* **Data provided**:
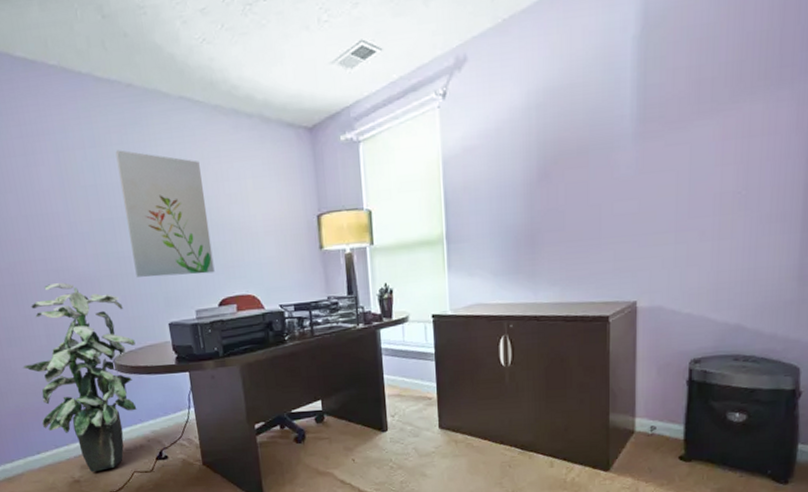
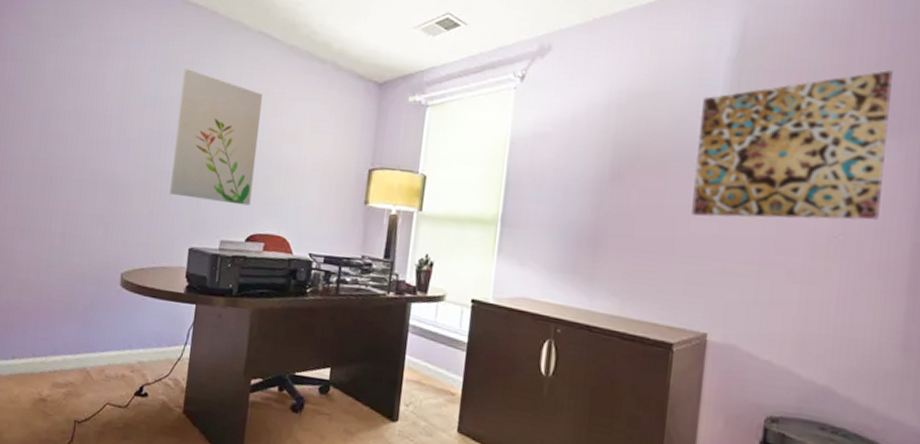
indoor plant: present [23,283,137,473] -> none [27,183,149,394]
wall art: none [612,20,784,199] -> present [691,70,893,220]

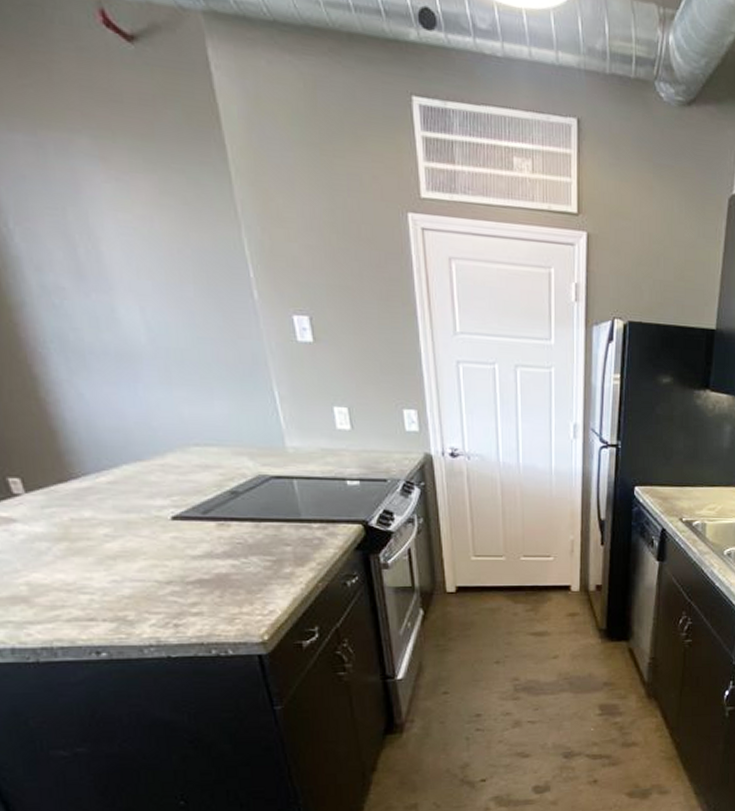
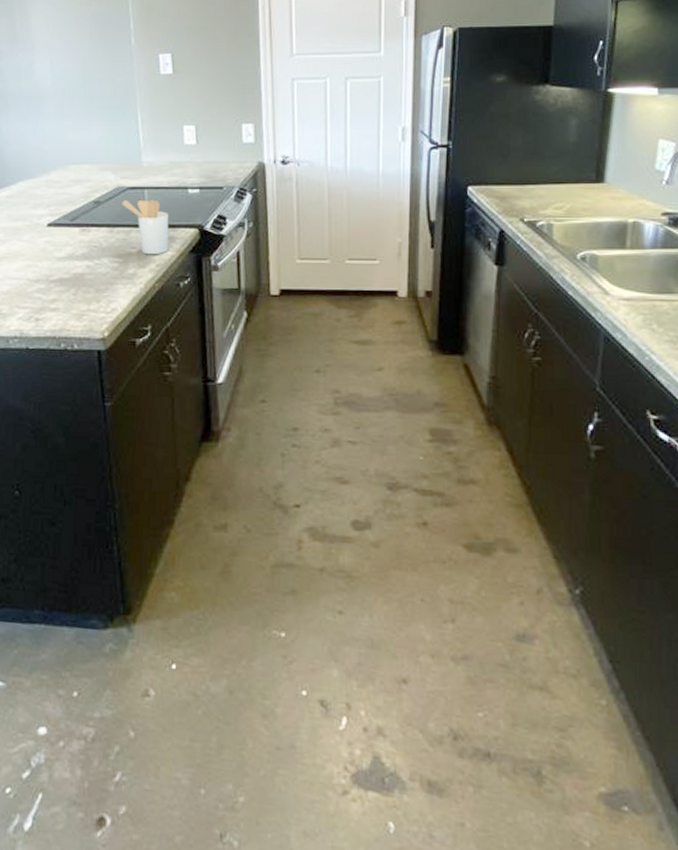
utensil holder: none [266,490,330,553] -> present [121,199,169,255]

* **Task**: When copying the data above, repeat every word exactly and drop the pictures.

* **Response to the exercise**:
indoor plant: present [23,283,137,473] -> none [27,183,149,394]
wall art: none [612,20,784,199] -> present [691,70,893,220]

utensil holder: none [266,490,330,553] -> present [121,199,169,255]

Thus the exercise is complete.